|sweet rice with fresh mango and Fredericksburg peaches|
A few weeks ago, one of my childhood friends (the same one who was married in Greece a few years ago) and I took a cooking class at Thai Fresh in South Austin. She is very well-traveled, sort of my travel idol actually, and has a good appreciation for good food from around the world. I am a big fan of Thai food, but have never tackled making any on my own, so we met up for a little educational excursion.
Jam, who owns and runs Thai Fresh with her husband, was a great teacher. The class was well-organized and she took the time to explain ingredients and the reasons behind certain techniques, which was great since things like pandan leaves are pretty much unknown to most of us, and we may have heard of keffir lime leaves or galangal but probably haven't actually worked with them. And while the techniques are very straightforward and simple, it is as slightly different approach than how I usually cook. She filled us in on where to buy ingredients, the best brands to look for, and which substitutions to avoid and which would work. Her approach to cooking is similar to mine though, in that she makes use of ingredients that are in season and local as much as possible, so dishes will vary a bit each time you make them depending on the season.
|Tom Kha Gai soup|
The class was titled "Thai Favorites," and we made a variety of dishes. One of my favorites, Tom Kha Gai soup (coconut chicken), was far easier than I would have imagined it to be.
We also made Pad Thai and a red curry with chicken and eggplant. Both were great, but I was partial to the curry, which was just a subtle and perfect blend of the flavors that Thai food strives to balance: sweet, sour, hot, and salty. We finished the meal with a sweet rice served with mango that was also just wonderful.

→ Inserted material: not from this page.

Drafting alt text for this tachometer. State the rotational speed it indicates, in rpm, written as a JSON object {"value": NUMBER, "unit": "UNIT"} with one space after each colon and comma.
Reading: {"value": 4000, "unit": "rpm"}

So then came the time for me to try making some of these at home. I had gotten yellow squash and mango in my most recent Farmhouse Delivery, so I knew I wanted to try the curry and the sweet rice. I made a lunch time trip to MT Supermarket, which is very close to where I work, to pick up some of the other ingredients. They had everything I needed (and then some!) except the keffir lime leaves, which they were out of and pandan leaves. Thai Fresh also sells groceries, and I intended to stop there, but time got away from me, so this ended up being a bit of an experiment on substitutions.
Jam had said not to use lime juice in place of the keffir lime leaves because it would be too overwhelming, but I tried using a tiny bit of lime zest (about 1/4 tsp) in the red curry. I really don't think it added anything, and when you got a bite that actually had the zest in it, I thought it was too much. Natural Gardener has small keffir lime trees for sale, so I think I will just get one and keep it potted for future curries... they are pretty trees anyhow (but thorny).
Overall though, the curry was still a keeper, and the yellow squash were perfect in it.
I was also missing the pandan leaves for the sticky rice, and for those of you unfamiliar with them, they provide sort of a vanilla flavor. So, I added 1/4 tsp of some of the lovely Mexican vanilla I got on my trip to the Yucatan last summer. I intended to just start with a small amount and taste then add more if necessary, but 1/4 tsp ended up being plenty. It was not exact, and the pandan leaves were better... again just more subtle, and the syrup was good on it's own without adding any vanilla (the pandan leaves are optional in the recipe), but I liked it enough that I will use that substitute again if pandan leaves are M.I.A.
The Thai fresh website has a lot of great info about Thai food and cooking, and Jam has a blog as well. I highly recommend taking a class too, for anyone in Austin or nearby who may be interested. I will going back for more—probably the class on curries—that is for sure.